Nadal nie uzmyslowiłam sobie do końca że Layluni nie ma...na małą wołam "Layla" i w ogóle parztrząc na młoda mam w oczach Layle...ciągle czekam na jakieś zachowanie jakie miała Layla...źle sie z tym czuje bo szkoda mi małej choć mówiąc szczerzej staram się ją traktowac lepiej niż Layle (nie wiem czy to sie da)

['] Laylunia [']

: śr gru 08, 2004 4:55 pm
autor: limba
To straszne stracic przyjaciela...Ja tez po moich szczuraskach zastanawiam sie caly czas czy bylam dobrym wlascicielem i czy mialy wszystko czego bylo im trzeba..Kazdego nastepnego porownuje ale i tak czlowiek w koncu go pokocha jaki by nie byl..W koncu nie da sie ich nie kochac...

['] Laylunia [']

: śr gru 08, 2004 5:27 pm
autor: Dixi
[quote="limba81"]To straszne stracic przyjaciela...Ja tez po moich szczuraskach zastanawiam sie caly czas czy bylam dobrym wlascicielem i czy mialy wszystko czego bylo im trzeba..Kazdego nastepnego porownuje ale i tak czlowiek w koncu go pokocha jaki by nie byl..W koncu nie da sie ich nie kochac...[/quote]

Limba, nie ma sie co zamartwiac czy bylas dobrym opiekunem (bo pewnie bylas!)...szczurki niestety krociutko zyja i nic na to nie poradzimy. Cizeko jest sie rozstawac z kazdym zwierzakiem, ale taka to juz ich natura i trzeba sie z tym pogodzic.
Ja tez kiedys porownywalam zwierzaki, ale nie w sensie, ze tamten byl kochanszy i fajniejszy, a ten to niewypal :) Kazde bylo dla mnie wyjatkowe i jedyne w swoim rodzaju i wlasnie za te roznice je kochalam i kocham nadal.

['] Laylunia [']

: śr gru 08, 2004 7:24 pm
autor: IVA
Smutno z powodu utraty ogonka :cry: ale pomysł rodziny nie był najgorszy. Nie ma też sensu zastanawiać sie czy to co zrobilismy było własciwe.
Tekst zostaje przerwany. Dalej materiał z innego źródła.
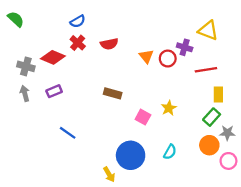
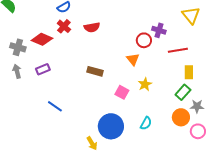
yellow triangle: (208, 30) -> (191, 15), moved, turned 30
orange triangle: (146, 56) -> (133, 59), moved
Niejeden raz zadawałam obie pytanie czy mozna było zmienic antybiotyk albo czy należało podjąć decyzje o operacji lub jej nie podejmowac. Za każdym razem nie byłam pewna czy decyzję jakie podjęłam były właściwe. Od jakiegoś czasu staram się nie zadawać tego pytania.Nie szukaj w nowej szczurce tego co posiadała poprzednia, kazdy ogonek jest troche inny i to jest własnie w nich wspaniałe.